When San Francisco removed the Embarcadero and Central freeways, it helped launch a property boom that made the city’s real estate some of the most valuable in the country. Across the Bay, Oakland is seeing a similar renaissance with the removal of Lake Merritt’s 12th Street Viaduct and the Cypress freeway relocation. Oakland (yes Oakland) has now passed San Jose to become the nation’s 4th hottest rental market. There is now talk in Oakland of removing I980 as well.
Inner-city highway removal has been so successful, you have to wonder why many cities cling to their outdated design. A really awful example of this backwards thinking can be found in Sacramento with the Capital City freeway:
It’s the Sacramento region’s worst freeway bottleneck, by far. Every day, traffic comes to a standstill on the Capital City Freeway near the American River. The snarls are even worse some Saturdays.
Now, after years of debating what to do, state and local leaders say they’ve reached a resolution: It’s time to drop the small-town mindset and go for a big fix.
Caltrans has begun laying the groundwork for a $700 million freeway widening from midtown to the junction with Interstate 80. That includes widening the American River bridge to add a new multi-use lane in each direction, as well as building wider shoulders for stalled cars to pull over, a separate lane on the bridge for cyclists and pedestrians, and other improvements. The proposed project area is 8 miles long.

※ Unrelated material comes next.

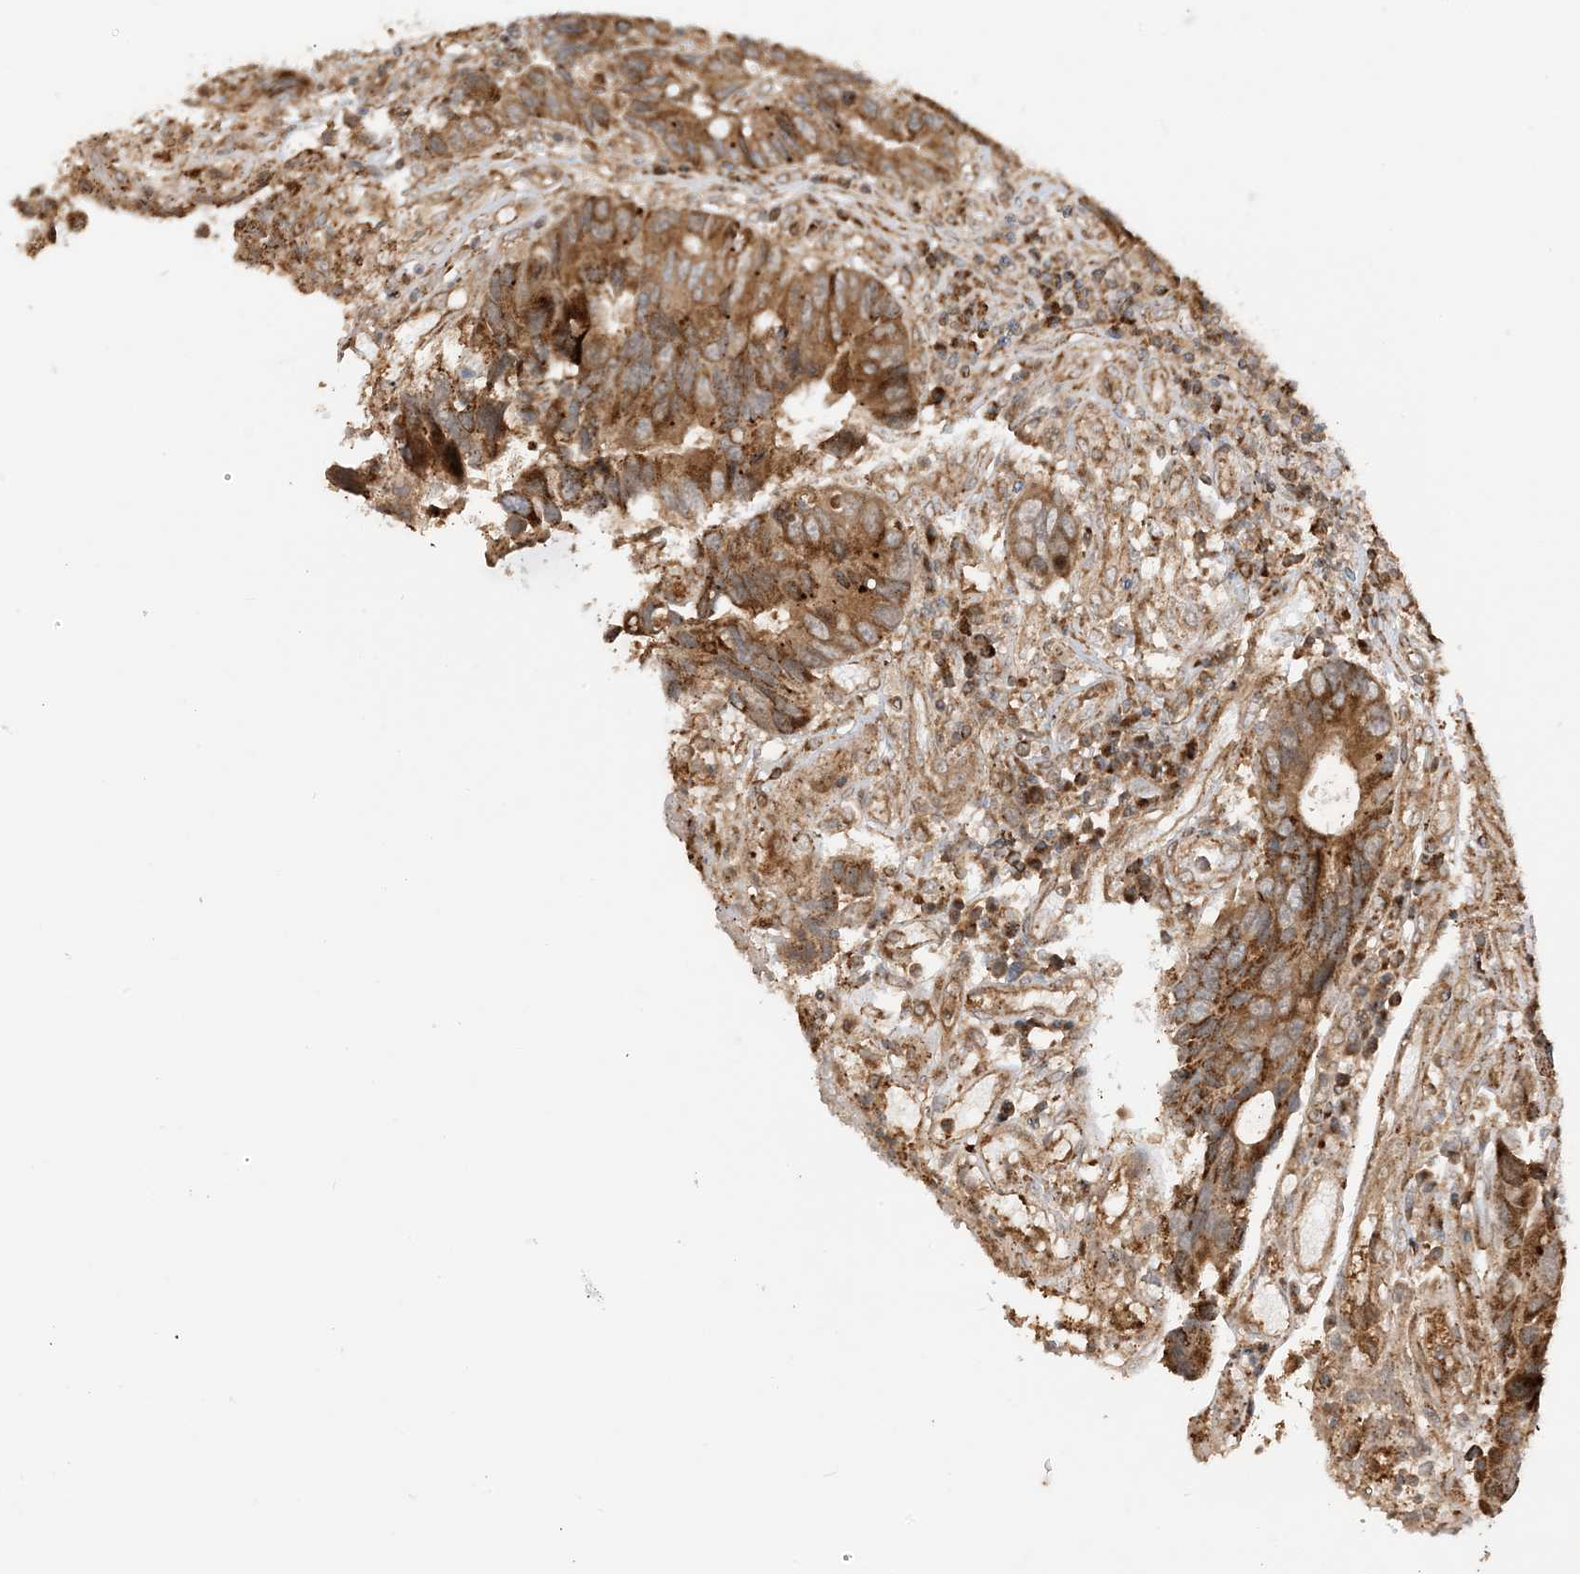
{"staining": {"intensity": "strong", "quantity": ">75%", "location": "cytoplasmic/membranous"}, "tissue": "colorectal cancer", "cell_type": "Tumor cells", "image_type": "cancer", "snomed": [{"axis": "morphology", "description": "Adenocarcinoma, NOS"}, {"axis": "topography", "description": "Rectum"}], "caption": "Colorectal adenocarcinoma tissue displays strong cytoplasmic/membranous positivity in approximately >75% of tumor cells", "gene": "N4BP3", "patient": {"sex": "male", "age": 84}}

The questions: Where will the money come from, and how long will it take to get done?
Caltrans officials say the project is so big and the funding sources so uncertain that it may not happen for a decade. That timeline is typical for major transportation projects in California.

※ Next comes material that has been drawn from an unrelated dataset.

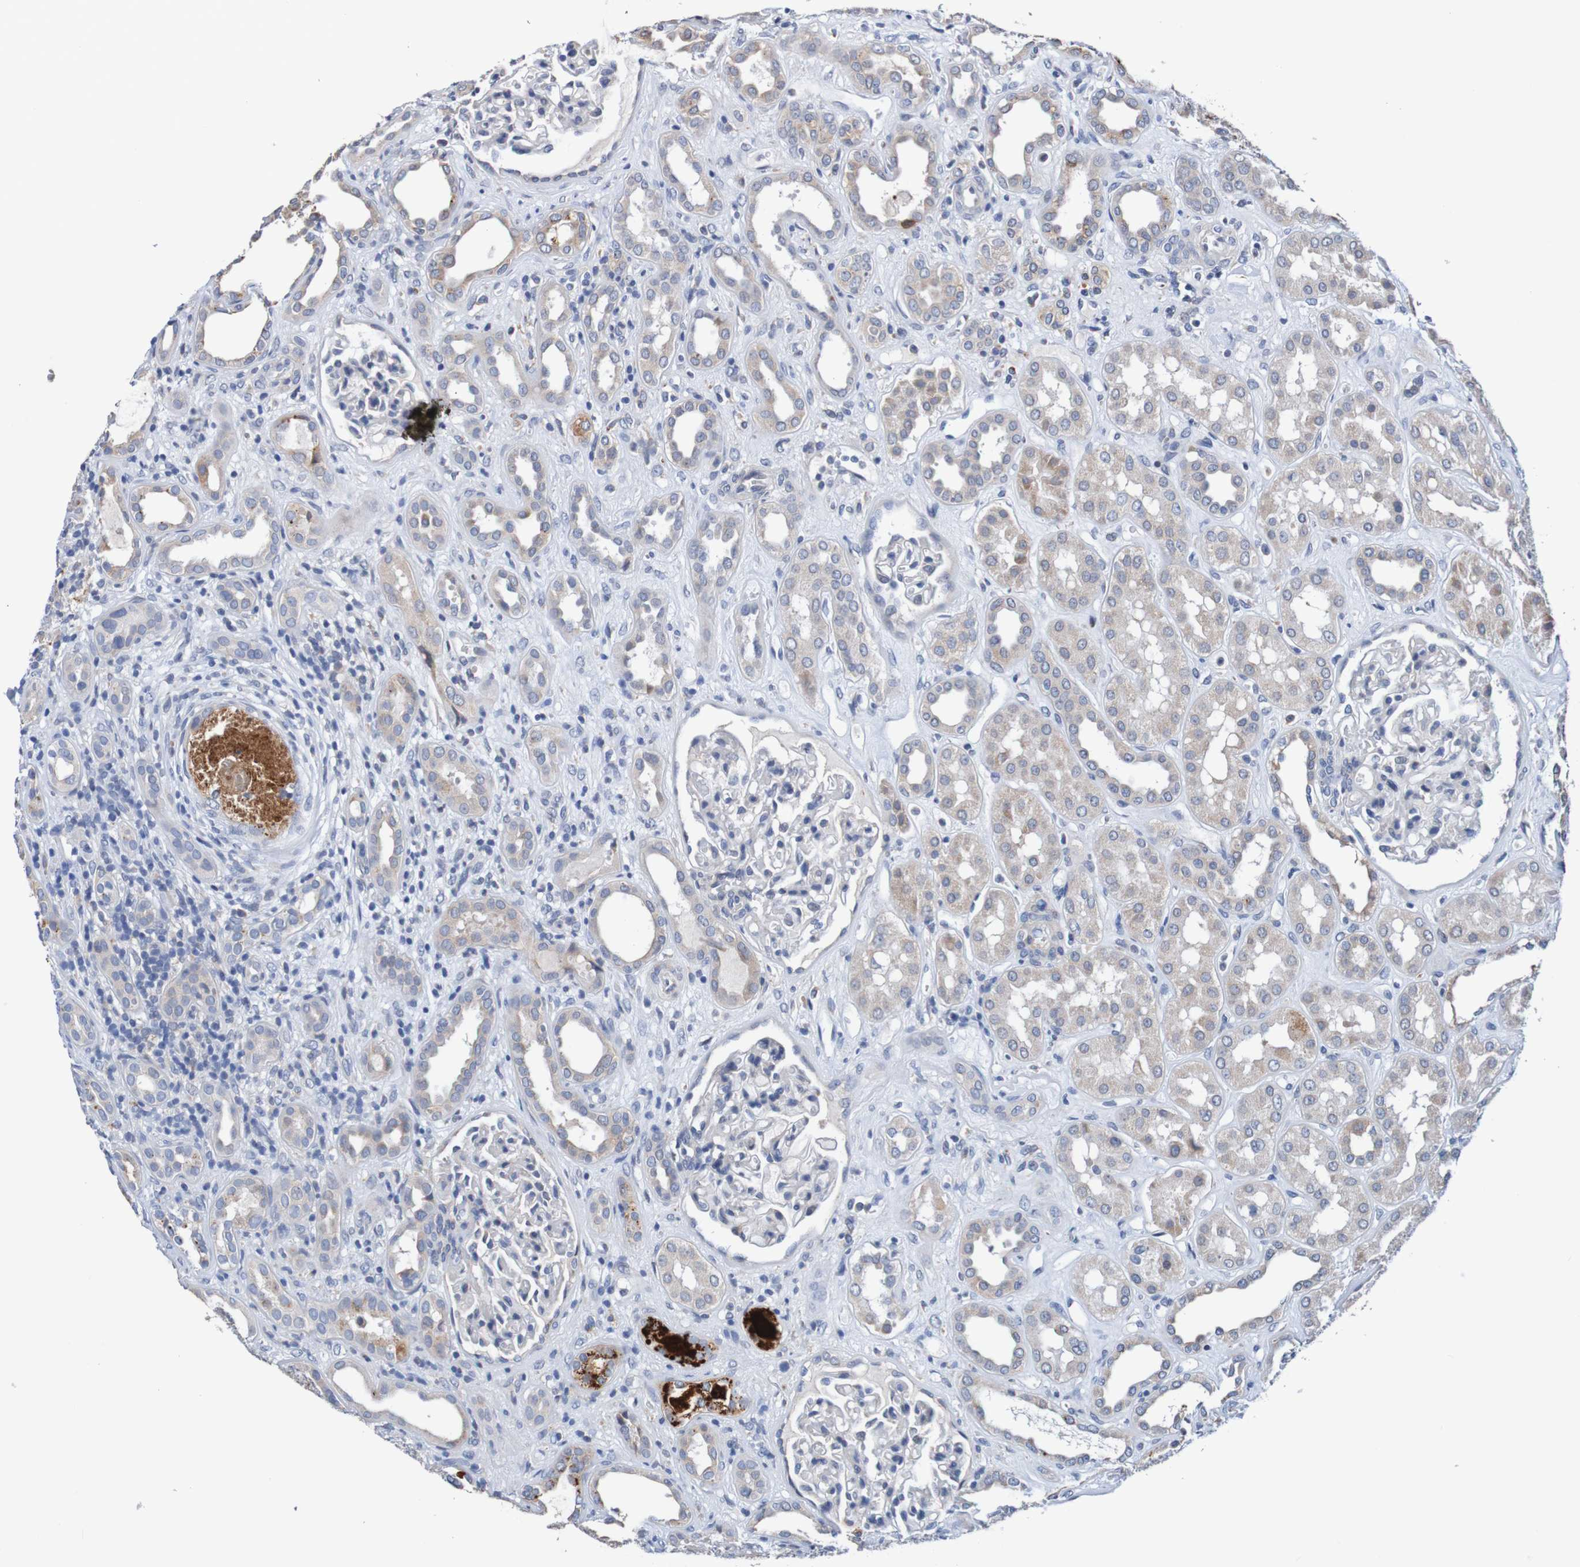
{"staining": {"intensity": "weak", "quantity": "<25%", "location": "cytoplasmic/membranous"}, "tissue": "kidney", "cell_type": "Cells in glomeruli", "image_type": "normal", "snomed": [{"axis": "morphology", "description": "Normal tissue, NOS"}, {"axis": "topography", "description": "Kidney"}], "caption": "This is a image of immunohistochemistry (IHC) staining of normal kidney, which shows no staining in cells in glomeruli.", "gene": "FIBP", "patient": {"sex": "male", "age": 59}}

But the region’s population is expected to grow in that time, including new housing adjacent to the Capital City Freeway at McKinley Village, putting more pressure on an already failing freeway. That section of the Capital City Freeway accounts for one-third of the Sacramento Valley’s freeway delays, which state highway data pegs at 3 million wasted hours.

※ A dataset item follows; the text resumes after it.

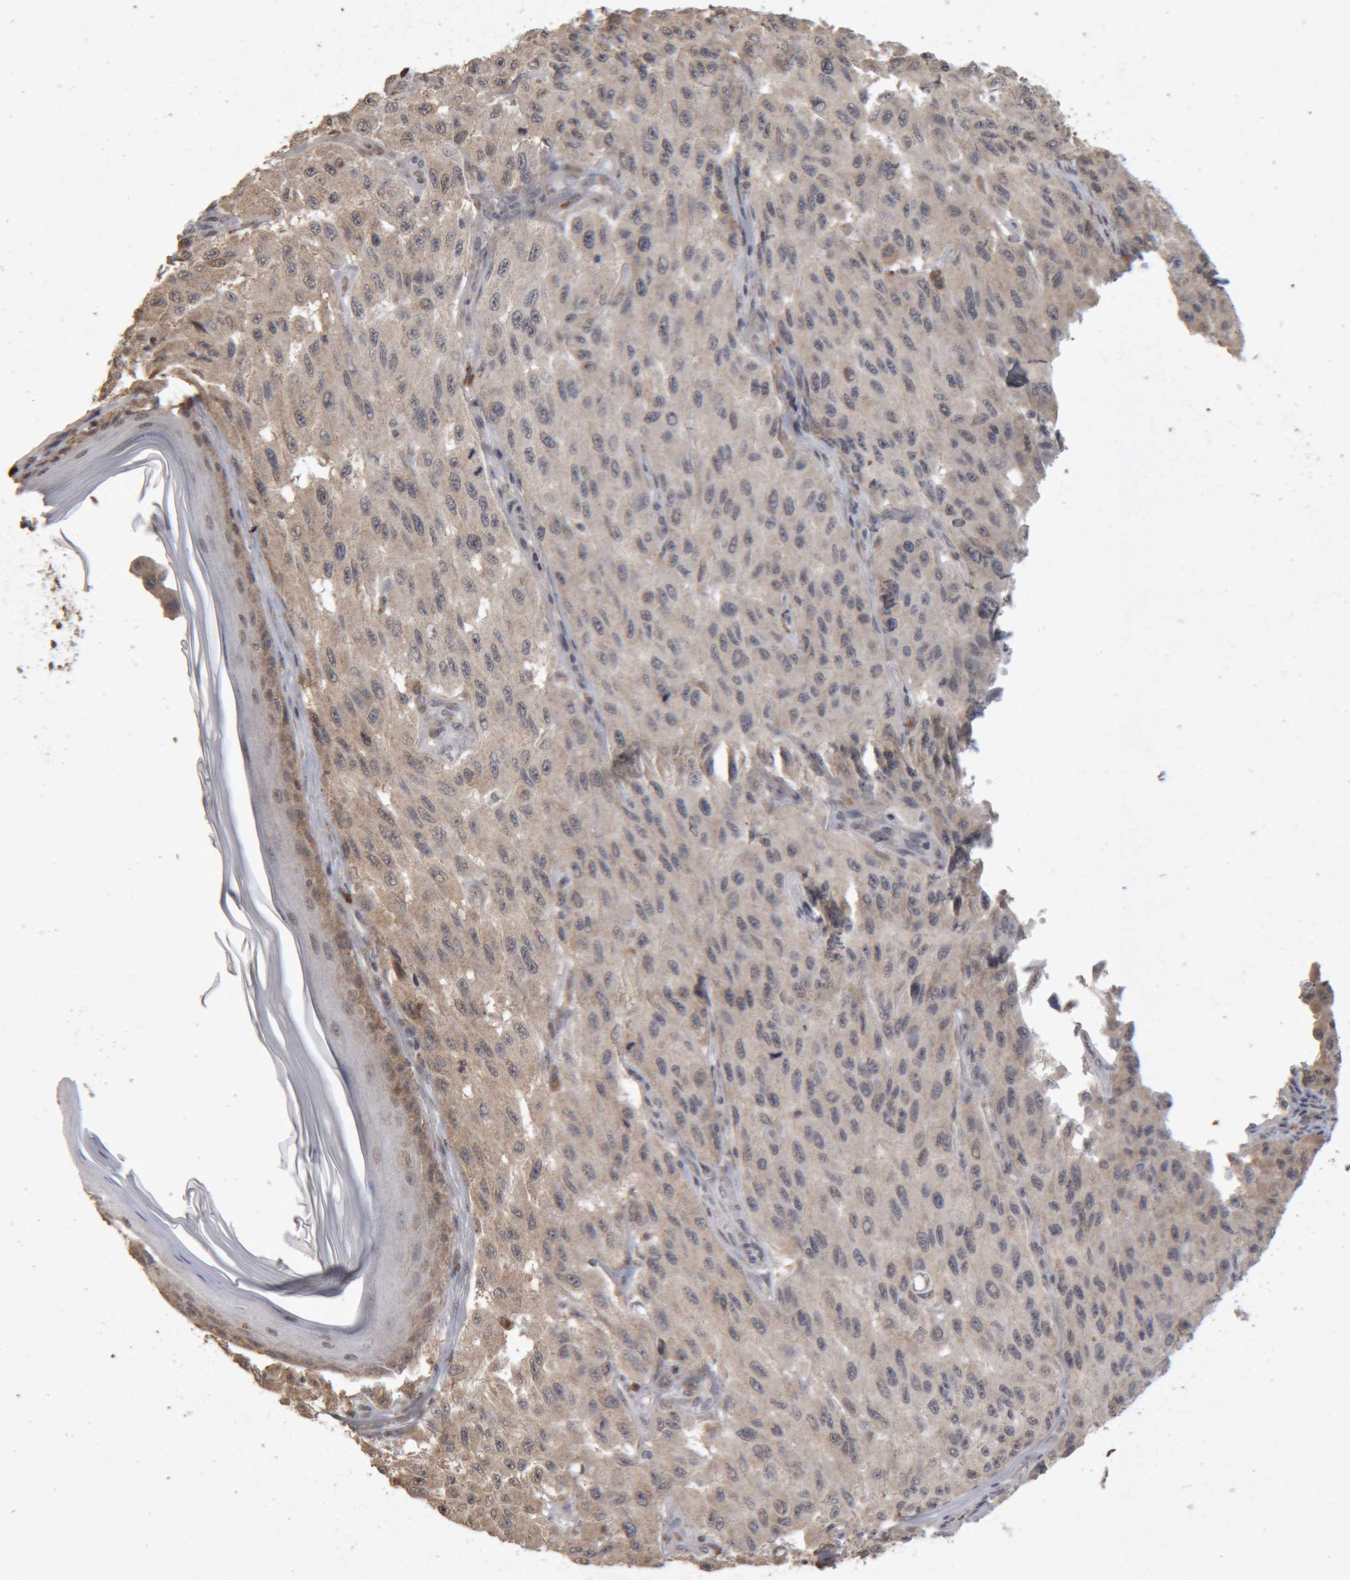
{"staining": {"intensity": "negative", "quantity": "none", "location": "none"}, "tissue": "melanoma", "cell_type": "Tumor cells", "image_type": "cancer", "snomed": [{"axis": "morphology", "description": "Malignant melanoma, NOS"}, {"axis": "topography", "description": "Skin"}], "caption": "Tumor cells show no significant protein expression in melanoma. Nuclei are stained in blue.", "gene": "MEP1A", "patient": {"sex": "male", "age": 30}}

Some history: The Capital City freeway formed the original I80 alignment through Sacramento. It is one of those notorious 1960’s projects, which blasted highways through the middle of cities. Because it did not meet modern interstate standards, it was replaced by a new I80 beltway that went through north Sacramento. At that point, the Capital City freeway had largely outlived its original purpose — and yet the ugly elevated structure has remained.
Underneath the elevated structure, the old street grid remains. The neighborhood retains some of the classic craftsman houses. There is now light rail and a respectable amount of pedestrian activity from the nearby government office buildings.
Replacing the freeway with an at-grade boulevard would transform the neighborhood. And it would move the car traffic more efficiently. That is a much better outcome than spending $700 million and 10 years, just to make traffic worse.
Caltrans headquarters on the left, Capital City freeway on the right. Streetcar tracks running under and across the highway.